--- Selected extract Enclosed Below ---

Modeling visualization tools and applications on the Web

Tracking #: 946-2157

Authors: 
Ghislain Atemezing
Raphael Troncy

Responsible editor: 
Guest editors linked data visualization

Submission type: 
Ontology Description
Abstract: 
Publishing data on the Web is getting more and more adoption with the release of datasets by governments in Open Data. Governments and local authorities are giving access to their data free of charge, although sometimes in heterogeneous formats. Linked Data principles enables the use of common model to make things interlinked on the Web. While this is true for publishers, consumers are involved in this loop of publication by building visualizations (re)-using existing tools from the information visualization community (InfoVis). However, there is a need to describe applications built with those tools in order to easily discover applications on the Web. Besides, Open Data events usually contain application contests helping to showcase the usefulness of data, without structured data available in the web-pages. The contribution of this paper is three-fold. First, a review of tools for creating applications is provided, with a classification based on domains. Second, the DVIA vocabulary is proposed to annotate applications with a common semantics. Third, a design and implementation of a universal plugin to generate RDF data from application contests is described in detail.

--- End of Enclosed Selected extract ---

- Work to be completed -
Condense the abstract's paragraph beginning "Publishing data on the Web" into a short list of its main points. The listing comes from a source unrelated to the abstract.

--- Source data Enclosed Below ---

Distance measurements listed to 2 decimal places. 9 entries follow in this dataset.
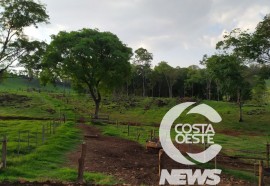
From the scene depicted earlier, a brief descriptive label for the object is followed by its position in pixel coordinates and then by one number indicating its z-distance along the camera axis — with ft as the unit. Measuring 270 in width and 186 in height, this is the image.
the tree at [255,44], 74.64
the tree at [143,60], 179.00
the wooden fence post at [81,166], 25.59
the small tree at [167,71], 171.99
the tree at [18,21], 60.80
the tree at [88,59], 93.93
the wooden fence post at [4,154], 29.38
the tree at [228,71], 86.62
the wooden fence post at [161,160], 26.75
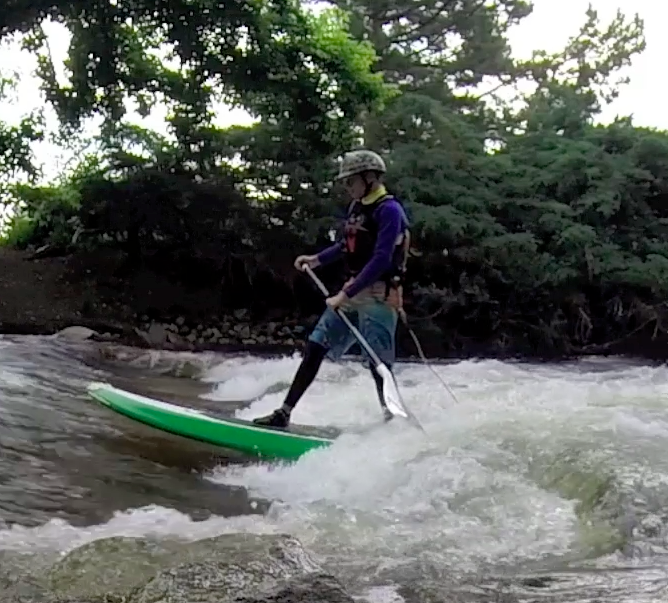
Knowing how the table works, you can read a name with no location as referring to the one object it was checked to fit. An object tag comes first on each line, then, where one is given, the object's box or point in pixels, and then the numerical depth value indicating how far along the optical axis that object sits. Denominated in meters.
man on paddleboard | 5.06
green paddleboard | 4.87
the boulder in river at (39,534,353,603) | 2.48
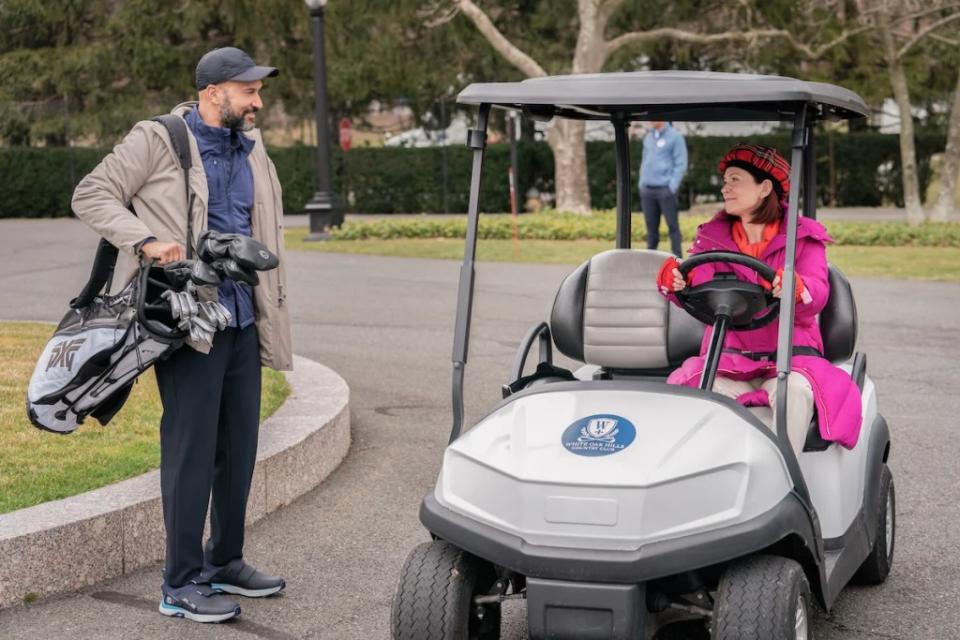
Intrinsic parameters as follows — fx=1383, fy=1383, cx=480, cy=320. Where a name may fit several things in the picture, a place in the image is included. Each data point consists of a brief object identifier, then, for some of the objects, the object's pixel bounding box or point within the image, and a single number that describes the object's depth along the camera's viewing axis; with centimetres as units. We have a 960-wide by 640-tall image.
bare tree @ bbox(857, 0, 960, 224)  1870
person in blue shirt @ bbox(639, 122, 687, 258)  1400
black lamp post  1841
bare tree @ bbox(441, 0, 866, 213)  2180
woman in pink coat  407
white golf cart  327
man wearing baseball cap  412
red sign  2614
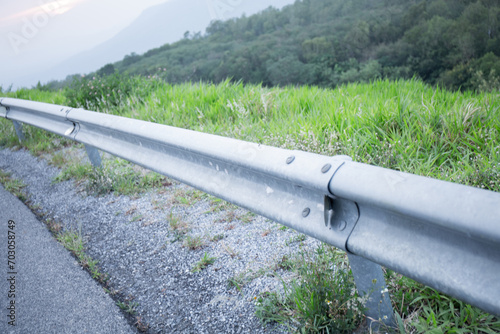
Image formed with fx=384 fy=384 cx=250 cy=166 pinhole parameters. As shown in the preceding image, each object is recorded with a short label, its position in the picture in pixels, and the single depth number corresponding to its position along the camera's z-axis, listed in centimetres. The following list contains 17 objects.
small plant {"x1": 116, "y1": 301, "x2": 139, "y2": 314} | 197
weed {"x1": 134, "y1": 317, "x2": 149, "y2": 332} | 185
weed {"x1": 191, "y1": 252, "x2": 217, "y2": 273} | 225
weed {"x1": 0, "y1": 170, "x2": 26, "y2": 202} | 391
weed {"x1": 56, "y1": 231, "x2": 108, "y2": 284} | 232
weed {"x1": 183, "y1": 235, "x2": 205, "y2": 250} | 248
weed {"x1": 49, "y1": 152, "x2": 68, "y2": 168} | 473
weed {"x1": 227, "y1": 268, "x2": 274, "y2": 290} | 205
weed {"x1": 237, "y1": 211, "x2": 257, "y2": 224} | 269
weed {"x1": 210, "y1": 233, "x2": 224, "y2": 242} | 253
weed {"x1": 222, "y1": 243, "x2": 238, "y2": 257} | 232
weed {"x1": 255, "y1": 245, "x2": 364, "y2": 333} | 159
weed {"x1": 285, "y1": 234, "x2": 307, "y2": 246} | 232
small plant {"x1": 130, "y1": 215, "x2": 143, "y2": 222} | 302
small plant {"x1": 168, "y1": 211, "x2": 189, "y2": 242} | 266
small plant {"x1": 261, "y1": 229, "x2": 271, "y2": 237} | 247
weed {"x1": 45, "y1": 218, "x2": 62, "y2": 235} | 300
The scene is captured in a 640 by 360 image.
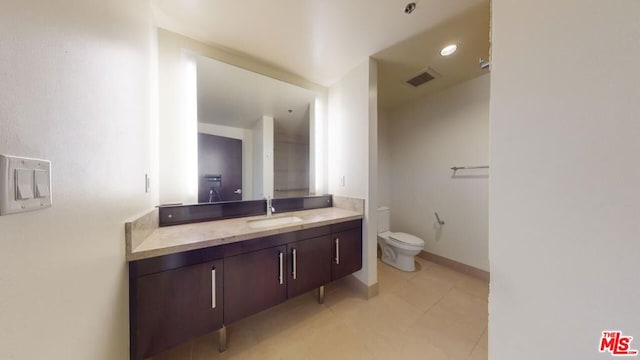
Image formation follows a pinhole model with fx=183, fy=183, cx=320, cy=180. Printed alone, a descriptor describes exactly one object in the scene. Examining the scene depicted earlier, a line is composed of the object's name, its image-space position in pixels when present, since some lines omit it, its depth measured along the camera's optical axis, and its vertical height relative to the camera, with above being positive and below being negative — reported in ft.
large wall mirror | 5.22 +1.41
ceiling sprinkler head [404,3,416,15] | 4.02 +3.79
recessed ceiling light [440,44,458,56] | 5.35 +3.82
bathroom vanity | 3.09 -1.99
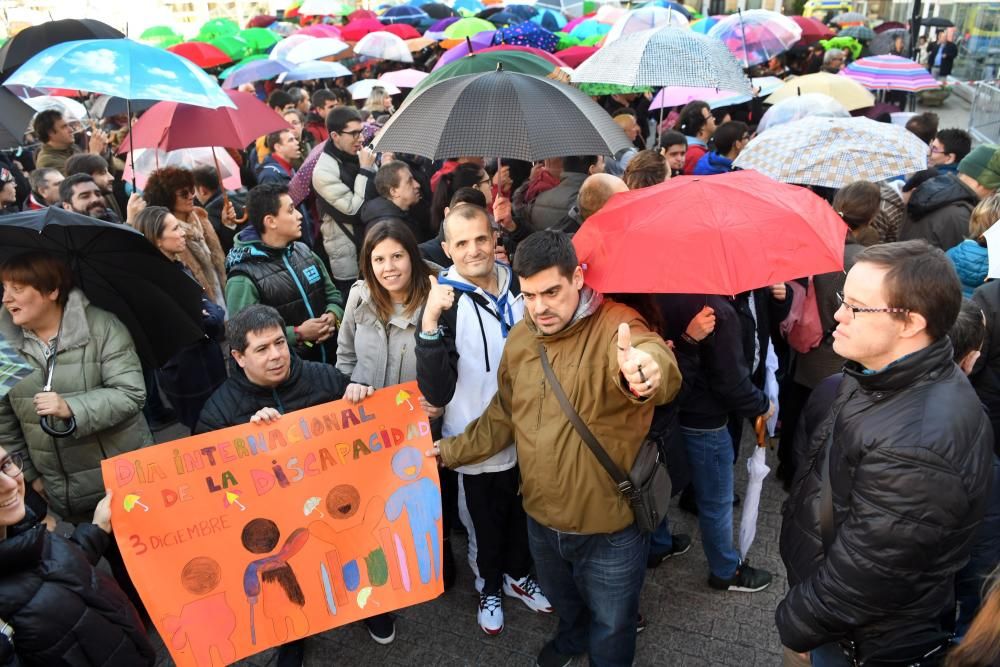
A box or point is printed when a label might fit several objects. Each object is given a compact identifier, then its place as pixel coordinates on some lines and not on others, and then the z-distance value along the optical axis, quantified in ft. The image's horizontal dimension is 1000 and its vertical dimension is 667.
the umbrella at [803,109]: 21.08
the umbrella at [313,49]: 38.70
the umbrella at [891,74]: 28.76
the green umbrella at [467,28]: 39.47
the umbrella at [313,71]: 34.53
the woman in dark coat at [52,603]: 6.29
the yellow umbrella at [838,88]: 25.08
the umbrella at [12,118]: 14.93
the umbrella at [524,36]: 23.93
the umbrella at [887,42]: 47.96
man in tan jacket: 8.06
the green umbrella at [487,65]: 14.21
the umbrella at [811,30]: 45.21
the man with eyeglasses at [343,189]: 17.53
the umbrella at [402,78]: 35.78
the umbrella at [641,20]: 28.27
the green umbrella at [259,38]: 48.73
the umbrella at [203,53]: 40.42
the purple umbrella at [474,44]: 24.16
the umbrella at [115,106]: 26.45
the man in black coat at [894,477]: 6.06
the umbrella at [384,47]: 38.81
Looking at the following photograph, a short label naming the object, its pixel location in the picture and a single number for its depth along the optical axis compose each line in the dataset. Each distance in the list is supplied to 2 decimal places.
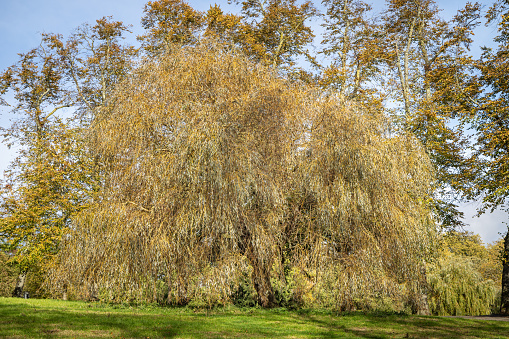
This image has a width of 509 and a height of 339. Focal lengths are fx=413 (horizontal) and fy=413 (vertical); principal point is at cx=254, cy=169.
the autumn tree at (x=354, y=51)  20.34
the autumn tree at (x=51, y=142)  17.56
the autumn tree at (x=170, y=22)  21.46
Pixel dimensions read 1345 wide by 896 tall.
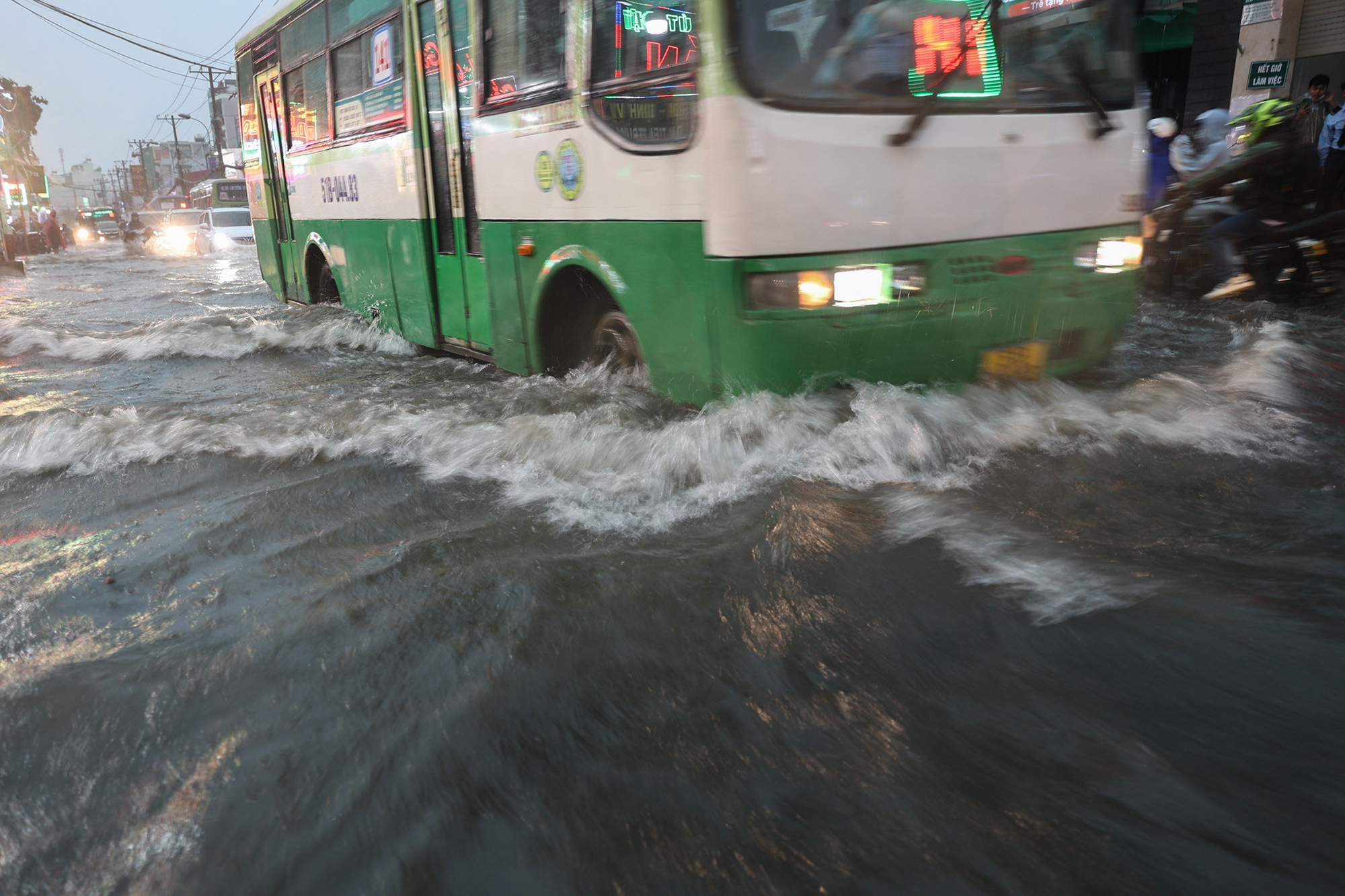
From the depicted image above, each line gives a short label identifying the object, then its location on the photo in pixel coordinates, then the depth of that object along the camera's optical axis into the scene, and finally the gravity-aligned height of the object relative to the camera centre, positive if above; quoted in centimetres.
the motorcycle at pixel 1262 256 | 728 -45
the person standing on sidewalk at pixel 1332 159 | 979 +42
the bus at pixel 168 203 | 6519 +209
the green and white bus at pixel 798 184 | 344 +13
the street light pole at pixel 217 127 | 5167 +598
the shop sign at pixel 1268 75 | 1523 +206
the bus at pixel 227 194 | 3578 +143
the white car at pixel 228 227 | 2838 +6
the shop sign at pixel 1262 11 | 1584 +325
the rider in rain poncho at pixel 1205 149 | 873 +51
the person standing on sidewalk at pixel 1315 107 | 1013 +101
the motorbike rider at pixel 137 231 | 3522 +3
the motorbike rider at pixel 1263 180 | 750 +17
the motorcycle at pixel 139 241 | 3559 -35
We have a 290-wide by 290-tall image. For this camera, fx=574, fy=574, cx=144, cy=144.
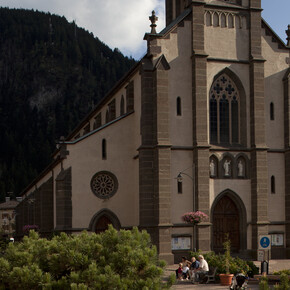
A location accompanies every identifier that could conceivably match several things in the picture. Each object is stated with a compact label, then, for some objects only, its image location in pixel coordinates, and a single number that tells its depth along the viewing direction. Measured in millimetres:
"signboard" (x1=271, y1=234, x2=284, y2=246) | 39906
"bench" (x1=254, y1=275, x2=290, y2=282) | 24047
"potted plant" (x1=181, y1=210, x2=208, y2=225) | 34500
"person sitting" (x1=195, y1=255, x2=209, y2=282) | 27456
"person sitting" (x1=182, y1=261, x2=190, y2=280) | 29500
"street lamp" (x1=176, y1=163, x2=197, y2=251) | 37250
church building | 37562
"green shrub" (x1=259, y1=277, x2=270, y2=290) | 11180
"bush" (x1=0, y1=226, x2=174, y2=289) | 11859
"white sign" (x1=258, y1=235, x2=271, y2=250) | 25469
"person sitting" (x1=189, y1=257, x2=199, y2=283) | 27984
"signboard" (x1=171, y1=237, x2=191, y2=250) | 37219
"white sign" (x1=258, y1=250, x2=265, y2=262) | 27891
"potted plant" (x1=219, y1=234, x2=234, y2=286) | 26062
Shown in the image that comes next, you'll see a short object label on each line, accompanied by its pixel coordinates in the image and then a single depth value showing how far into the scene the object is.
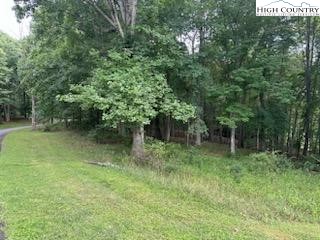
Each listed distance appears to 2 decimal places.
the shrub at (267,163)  9.77
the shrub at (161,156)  8.49
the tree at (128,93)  8.67
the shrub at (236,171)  8.41
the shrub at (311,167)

--- End of Enclosed Source data ---

- Result of this task -
- Governments and local authorities increasingly publish Open Data on the Web free of charge, sometimes in heterogeneous formats.
- Linked Data principles allow a common model for interlinking things on the Web.
- Consumers join the publication loop by building visualizations with existing InfoVis tools.
- Applications built with these tools need to be described so they can be easily discovered on the Web.
- Open Data events often hold application contests, but their web pages lack structured data.
- The paper makes three contributions:
  1. a review of tools for creating applications, classified by domain
  2. the DVIA vocabulary for annotating applications with common semantics
  3. the design and implementation of a universal plugin that generates RDF data from application contests